En effet, que l’orgasme fasse s’écouler du mucus du col de l’utérus, ou du liquide de la prostate, ne garantit pas qu’en même temps soient expulsés des germes d’infection ou des "agents potentiels de cancer" au point de diminuer les risques de cystites et de cancers de la prostate. Pour les femmes sujettes aux infections urinaires, il est beaucoup plus sérieux d’aller uriner après les rapports, ce qui garantit un vrai et efficace lavage de l’urètre, plutôt que de compter sur l’effet de quelques gouttes de mucus expulsé.

Finalement, ce qui dans l’article relève proprement de la masturbation est que cette activité protège des infections sexuellement transmissibles, des grossesses non désirées, du désagrément de ne pas satisfaire le ou la partenaire, et, aussi, libère de l’angoisse de performance ! On est, semble-t-il, pas très loin du gag, de l’article humoristique prenant le contre-pied provocateur des multiples articles alarmistes que l’on trouve toujours sur la toile et qui sont évoqués en introduction. Et oui ! Il vaut mieux se masturber que de coucher sans précaution avec le premier ou la première venue, et se retrouver infecté ! Et alors ?

La masturbation est une activité sexuelle pleine et entière

Il n’empêche qu’au fond, l’article à raison de mettre en valeur la masturbation. Il est bel et bien vrai que la masturbation est indispensable aux petits humains pour amener à maturité le réseau de neurones du plaisir, et ce dès l’enfance ; aux adolescents, pour connaître leur corps et savoir jouer avec lui, se préparer à la rencontre sexuelle en en maîtrisant les composantes (comment faire naître son désir, son excitation, la faire durer, la mener à terme…) ; aux adultes, pour compléter et enrichir une sexualité déjà épanouie, ou pour compenser une sexualité frustrante.

Pour tous, la masturbation permet d’avoir le rythme d’orgasmes qui convient à chacun afin de se détendre, de colorer sa vie, de garder confiance en soi.

La masturbation des célibataires n’est pas une compensation, un pis-aller, mais une activité sexuelle pleine et entière, qui permet de vivre, d’explorer, d’enrichir ses sensations, ses émotions, ses fantasmes, sa jouissance.
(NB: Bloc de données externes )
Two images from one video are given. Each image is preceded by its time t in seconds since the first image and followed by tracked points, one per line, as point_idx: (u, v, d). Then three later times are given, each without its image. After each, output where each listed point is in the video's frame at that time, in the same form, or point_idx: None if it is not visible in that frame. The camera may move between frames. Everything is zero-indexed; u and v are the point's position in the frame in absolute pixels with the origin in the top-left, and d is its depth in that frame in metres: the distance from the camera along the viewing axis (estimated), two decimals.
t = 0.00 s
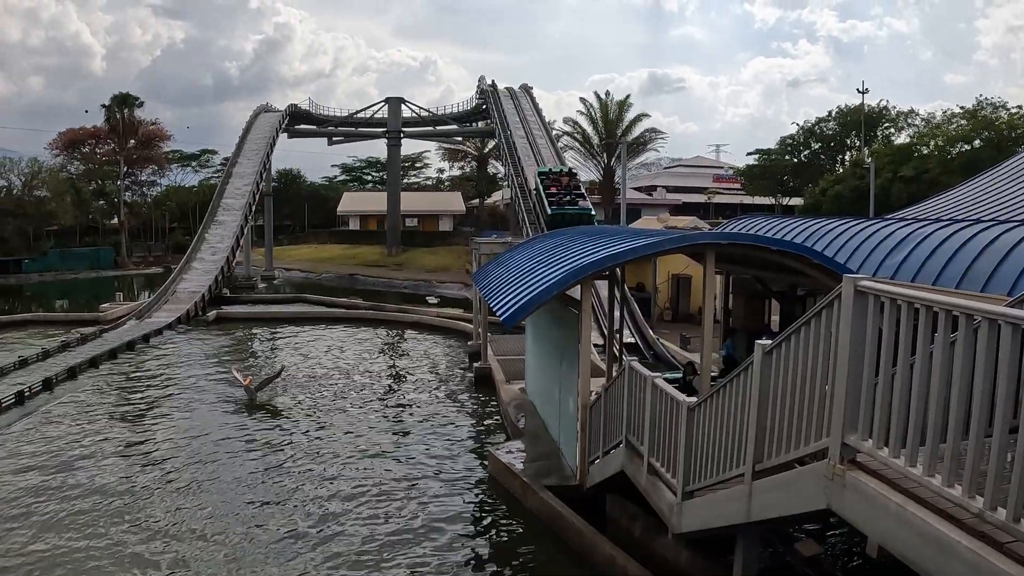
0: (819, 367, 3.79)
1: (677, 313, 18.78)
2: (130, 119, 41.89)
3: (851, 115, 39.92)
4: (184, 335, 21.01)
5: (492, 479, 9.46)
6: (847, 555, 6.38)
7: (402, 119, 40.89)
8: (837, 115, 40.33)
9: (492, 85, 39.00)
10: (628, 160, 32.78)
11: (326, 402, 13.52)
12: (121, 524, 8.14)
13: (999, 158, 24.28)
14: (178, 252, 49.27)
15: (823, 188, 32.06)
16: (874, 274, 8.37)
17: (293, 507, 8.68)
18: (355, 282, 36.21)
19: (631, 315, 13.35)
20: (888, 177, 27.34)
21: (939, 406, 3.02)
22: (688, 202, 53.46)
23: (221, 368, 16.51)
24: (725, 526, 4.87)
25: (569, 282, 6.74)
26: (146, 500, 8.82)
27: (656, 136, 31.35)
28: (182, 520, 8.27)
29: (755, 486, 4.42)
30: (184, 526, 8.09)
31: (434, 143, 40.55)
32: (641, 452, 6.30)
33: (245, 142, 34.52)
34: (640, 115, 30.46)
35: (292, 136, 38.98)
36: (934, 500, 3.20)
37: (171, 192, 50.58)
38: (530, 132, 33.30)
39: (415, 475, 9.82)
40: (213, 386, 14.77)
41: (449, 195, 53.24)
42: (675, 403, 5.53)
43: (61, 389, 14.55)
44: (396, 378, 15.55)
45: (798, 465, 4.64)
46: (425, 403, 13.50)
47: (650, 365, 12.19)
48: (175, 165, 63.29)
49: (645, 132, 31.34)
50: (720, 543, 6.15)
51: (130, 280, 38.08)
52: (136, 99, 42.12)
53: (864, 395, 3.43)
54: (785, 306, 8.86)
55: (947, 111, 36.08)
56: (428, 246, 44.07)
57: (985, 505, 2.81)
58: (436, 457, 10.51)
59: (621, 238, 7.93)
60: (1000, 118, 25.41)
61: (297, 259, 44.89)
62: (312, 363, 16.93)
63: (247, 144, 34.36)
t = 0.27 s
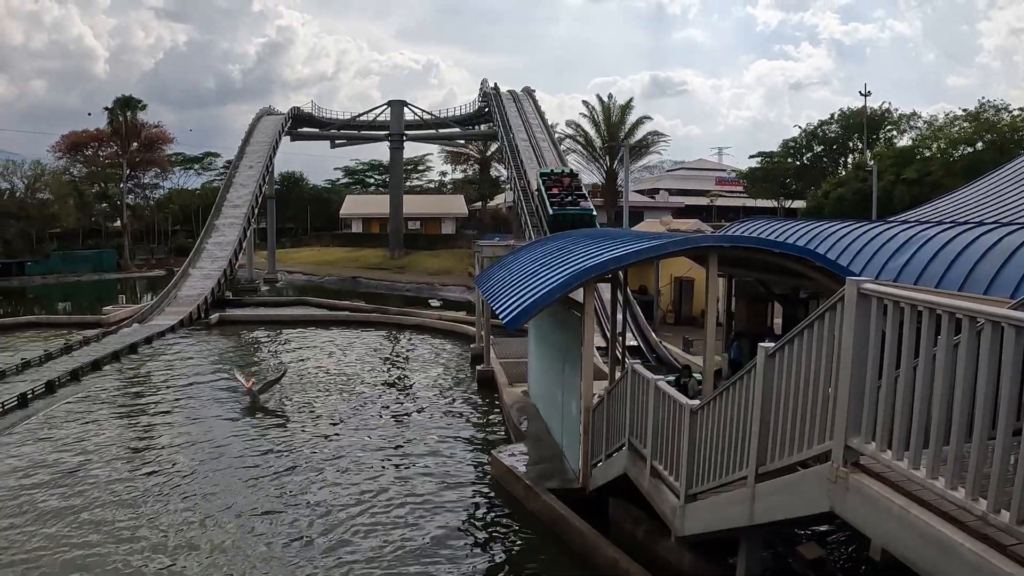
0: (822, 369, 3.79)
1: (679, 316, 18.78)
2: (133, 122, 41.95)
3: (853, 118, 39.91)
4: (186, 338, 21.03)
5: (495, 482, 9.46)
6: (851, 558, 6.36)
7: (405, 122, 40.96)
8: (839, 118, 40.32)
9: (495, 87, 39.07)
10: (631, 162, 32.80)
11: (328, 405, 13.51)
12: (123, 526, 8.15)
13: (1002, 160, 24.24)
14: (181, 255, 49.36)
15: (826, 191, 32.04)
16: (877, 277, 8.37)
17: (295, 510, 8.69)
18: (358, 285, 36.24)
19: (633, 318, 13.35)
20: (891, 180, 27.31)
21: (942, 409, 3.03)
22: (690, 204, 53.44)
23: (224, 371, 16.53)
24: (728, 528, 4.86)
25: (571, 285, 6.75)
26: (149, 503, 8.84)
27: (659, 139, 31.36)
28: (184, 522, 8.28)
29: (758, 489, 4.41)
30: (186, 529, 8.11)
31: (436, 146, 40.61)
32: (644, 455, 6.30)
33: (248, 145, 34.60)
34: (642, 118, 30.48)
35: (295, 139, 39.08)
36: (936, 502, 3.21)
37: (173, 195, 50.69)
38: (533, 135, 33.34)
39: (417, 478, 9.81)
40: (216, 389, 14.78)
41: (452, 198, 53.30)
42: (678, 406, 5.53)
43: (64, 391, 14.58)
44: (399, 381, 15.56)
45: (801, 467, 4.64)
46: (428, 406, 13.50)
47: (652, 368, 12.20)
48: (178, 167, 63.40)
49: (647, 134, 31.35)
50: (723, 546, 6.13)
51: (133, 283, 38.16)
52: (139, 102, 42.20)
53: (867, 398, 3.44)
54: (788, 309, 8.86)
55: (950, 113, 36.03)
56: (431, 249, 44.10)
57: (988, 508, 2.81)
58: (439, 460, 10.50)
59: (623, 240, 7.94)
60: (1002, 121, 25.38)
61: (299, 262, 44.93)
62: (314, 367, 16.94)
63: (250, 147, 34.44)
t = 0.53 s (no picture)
0: (825, 372, 3.78)
1: (682, 319, 18.77)
2: (136, 125, 42.07)
3: (856, 120, 39.87)
4: (189, 340, 21.06)
5: (498, 485, 9.46)
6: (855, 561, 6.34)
7: (407, 125, 41.03)
8: (842, 120, 40.29)
9: (497, 91, 39.14)
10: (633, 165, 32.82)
11: (330, 408, 13.53)
12: (125, 529, 8.17)
13: (1005, 163, 24.19)
14: (184, 257, 49.48)
15: (828, 194, 32.00)
16: (880, 280, 8.37)
17: (297, 513, 8.69)
18: (360, 288, 36.28)
19: (635, 321, 13.37)
20: (893, 183, 27.28)
21: (945, 412, 3.02)
22: (692, 207, 53.39)
23: (227, 373, 16.57)
24: (732, 532, 4.85)
25: (574, 288, 6.75)
26: (151, 505, 8.85)
27: (661, 142, 31.38)
28: (186, 524, 8.30)
29: (761, 492, 4.41)
30: (188, 532, 8.12)
31: (438, 149, 40.67)
32: (647, 458, 6.29)
33: (251, 148, 34.70)
34: (645, 120, 30.50)
35: (298, 142, 39.17)
36: (940, 505, 3.20)
37: (176, 198, 50.83)
38: (535, 138, 33.36)
39: (419, 481, 9.80)
40: (218, 391, 14.82)
41: (454, 200, 53.36)
42: (681, 409, 5.53)
43: (66, 393, 14.62)
44: (401, 383, 15.57)
45: (805, 470, 4.63)
46: (430, 409, 13.51)
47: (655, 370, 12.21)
48: (181, 170, 63.54)
49: (649, 137, 31.37)
50: (727, 549, 6.11)
51: (136, 285, 38.27)
52: (141, 105, 42.33)
53: (871, 400, 3.44)
54: (790, 312, 8.85)
55: (952, 116, 35.97)
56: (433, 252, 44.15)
57: (992, 511, 2.81)
58: (441, 464, 10.50)
59: (626, 243, 7.94)
60: (1005, 123, 25.33)
61: (302, 264, 44.97)
62: (317, 369, 16.96)
63: (252, 149, 34.54)
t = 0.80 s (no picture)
0: (828, 376, 3.79)
1: (685, 322, 18.77)
2: (138, 127, 42.23)
3: (858, 123, 39.88)
4: (191, 343, 21.09)
5: (501, 488, 9.45)
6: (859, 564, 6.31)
7: (410, 128, 41.11)
8: (844, 124, 40.30)
9: (500, 94, 39.23)
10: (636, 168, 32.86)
11: (332, 411, 13.54)
12: (127, 531, 8.18)
13: (1007, 166, 24.16)
14: (186, 260, 49.58)
15: (831, 197, 32.00)
16: (883, 283, 8.36)
17: (298, 515, 8.70)
18: (363, 291, 36.33)
19: (637, 324, 13.39)
20: (896, 186, 27.27)
21: (948, 415, 3.03)
22: (695, 210, 53.39)
23: (229, 376, 16.62)
24: (734, 535, 4.85)
25: (577, 291, 6.76)
26: (153, 507, 8.87)
27: (664, 145, 31.41)
28: (188, 527, 8.31)
29: (764, 495, 4.41)
30: (191, 534, 8.13)
31: (441, 152, 40.74)
32: (649, 461, 6.29)
33: (254, 151, 34.81)
34: (648, 124, 30.52)
35: (300, 145, 39.27)
36: (943, 509, 3.20)
37: (179, 200, 50.97)
38: (538, 141, 33.41)
39: (422, 484, 9.79)
40: (221, 393, 14.86)
41: (457, 204, 53.44)
42: (683, 413, 5.54)
43: (69, 395, 14.67)
44: (404, 386, 15.58)
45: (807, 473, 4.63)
46: (433, 412, 13.52)
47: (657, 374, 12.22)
48: (184, 173, 63.67)
49: (652, 141, 31.40)
50: (729, 552, 6.10)
51: (138, 288, 38.36)
52: (144, 107, 42.49)
53: (873, 403, 3.44)
54: (793, 315, 8.85)
55: (955, 119, 35.95)
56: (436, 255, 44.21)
57: (994, 514, 2.81)
58: (443, 467, 10.50)
59: (629, 246, 7.94)
60: (1008, 127, 25.31)
61: (305, 267, 45.05)
62: (319, 372, 16.99)
63: (255, 152, 34.64)
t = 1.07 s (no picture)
0: (831, 379, 3.79)
1: (687, 325, 18.76)
2: (141, 130, 42.36)
3: (861, 127, 39.85)
4: (194, 345, 21.13)
5: (503, 491, 9.45)
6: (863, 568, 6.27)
7: (413, 131, 41.20)
8: (847, 127, 40.29)
9: (503, 97, 39.31)
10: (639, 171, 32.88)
11: (335, 413, 13.56)
12: (129, 533, 8.19)
13: (1010, 169, 24.12)
14: (189, 262, 49.68)
15: (833, 201, 31.99)
16: (885, 286, 8.36)
17: (300, 518, 8.70)
18: (366, 294, 36.37)
19: (640, 328, 13.40)
20: (899, 189, 27.25)
21: (950, 418, 3.03)
22: (698, 213, 53.37)
23: (232, 378, 16.65)
24: (737, 539, 4.84)
25: (580, 294, 6.76)
26: (154, 510, 8.89)
27: (666, 148, 31.43)
28: (190, 529, 8.32)
29: (767, 498, 4.41)
30: (193, 536, 8.14)
31: (444, 155, 40.80)
32: (652, 464, 6.29)
33: (257, 154, 34.89)
34: (651, 127, 30.54)
35: (303, 148, 39.35)
36: (946, 512, 3.19)
37: (182, 203, 51.08)
38: (541, 144, 33.44)
39: (424, 487, 9.79)
40: (223, 396, 14.89)
41: (460, 207, 53.50)
42: (686, 416, 5.54)
43: (72, 397, 14.71)
44: (406, 389, 15.59)
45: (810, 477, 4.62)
46: (435, 415, 13.53)
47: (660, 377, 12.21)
48: (187, 175, 63.82)
49: (655, 144, 31.42)
50: (732, 556, 6.09)
51: (141, 290, 38.45)
52: (147, 110, 42.62)
53: (876, 407, 3.44)
54: (795, 319, 8.85)
55: (958, 123, 35.93)
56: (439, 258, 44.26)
57: (997, 518, 2.81)
58: (445, 470, 10.50)
59: (632, 250, 7.95)
60: (1010, 130, 25.28)
61: (307, 270, 45.11)
62: (321, 375, 17.01)
63: (259, 155, 34.73)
D’avoir un corps vivant.

"Il se peut bien, comme on le dit si souvent, que l’homme ait fondamentalement besoin d’un autre et que son besoin d’amour soit le signe de cette incomplétude. Mais l’autre est souvent décevant, la communication vraie apparaît, à plus d’un, comme un leurre. L’érotisme exprime bien ce désir d’introduire l’imaginaire et le fantasme dans un rapport qui ne serait que relationnel. Nous finirons toujours par être seuls, livrés à notre insatisfaction, et l’idéal de fusion avec l’autre est une illusion. La masturbation est alors un essai de fermer cette déchirure en l’emplissant de fantasmes de plaisir. Elle n’échoue ni ne réussit mieux que le coït, mais refuse toute tromperie. Dans la lucidité, on peut seulement oublier un instant sa solitude, avec l’apaisement qu’apporte le plaisir." (Jean-René Verdier)

Même si la masturbation ne doit avoir que peu d’effets de protection du cancer, il reste mille très bonnes raisons d’avoir recours à elle pour son plaisir.